LiheYoung / Depth-Anything

[CVPR 2024] Depth Anything: Unleashing the Power of Large-Scale Unlabeled Data. Foundation Model for Monocular Depth Estimation
https://depth-anything.github.io
Apache License 2.0
6.73k stars 516 forks source link

Optimal image size and aspect ratio for metric depth estimation #54

Open eldar opened 7 months ago

eldar commented 7 months ago

Thank you all for the really awesome code and research! I am interested in metric depth estimation on KITTI. The metric_depth/evaluate.py script drastically changes aspect ratio of input images of KITTI dataset, such that output depth map is 518x392 pixels, whereas input images are 1216x352, this is enabled by passing mode="eval" to get_config() function call.
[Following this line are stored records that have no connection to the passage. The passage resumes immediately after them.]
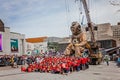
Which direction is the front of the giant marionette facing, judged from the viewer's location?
facing the viewer and to the left of the viewer
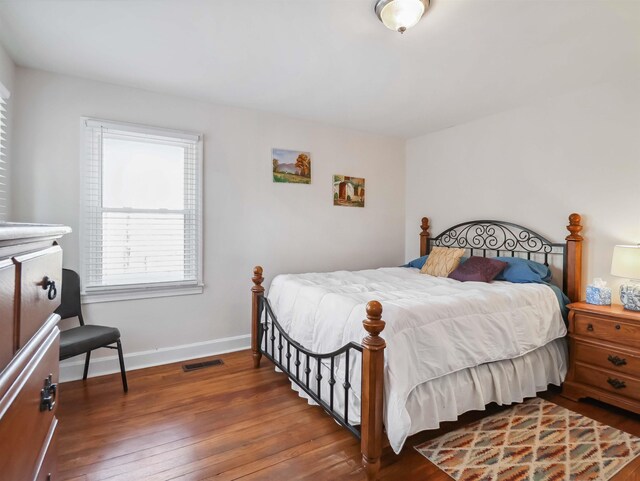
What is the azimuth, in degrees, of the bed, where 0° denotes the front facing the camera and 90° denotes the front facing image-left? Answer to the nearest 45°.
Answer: approximately 45°

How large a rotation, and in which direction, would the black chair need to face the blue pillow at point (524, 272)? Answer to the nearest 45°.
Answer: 0° — it already faces it

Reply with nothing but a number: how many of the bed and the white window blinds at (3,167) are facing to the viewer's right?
1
Evaluating the model with changed aspect ration results in higher accuracy:

{'a1': 0.987, 'a2': 0.998, 'a3': 0.999, 'abs_rel': 0.04, 'rmse': 1.824, 'log_10': 0.017, 'rmse_log': 0.062, 'silog': 5.806, 'sq_rel': 0.107}

compared to running depth estimation on full resolution and original aspect ratio (mode="infer"):

{'a1': 0.982, 'a2': 0.997, 'a3': 0.999, 'abs_rel': 0.056, 'rmse': 2.153, 'log_10': 0.025, 'rmse_log': 0.078, 'silog': 6.881, 'sq_rel': 0.152}

I wanted to confirm what is the optimal image size and aspect ratio for metric depth estimation.

Thanks, Eldar.

LiheYoung commented 7 months ago

Hi, we did not fine-tune the optimal aspect ratio for fair comparison. I also noticed that some other aspect ratios will result in better results. It is hard to say which aspect ratio or image resolution is optimal. It may depend on specific dataset.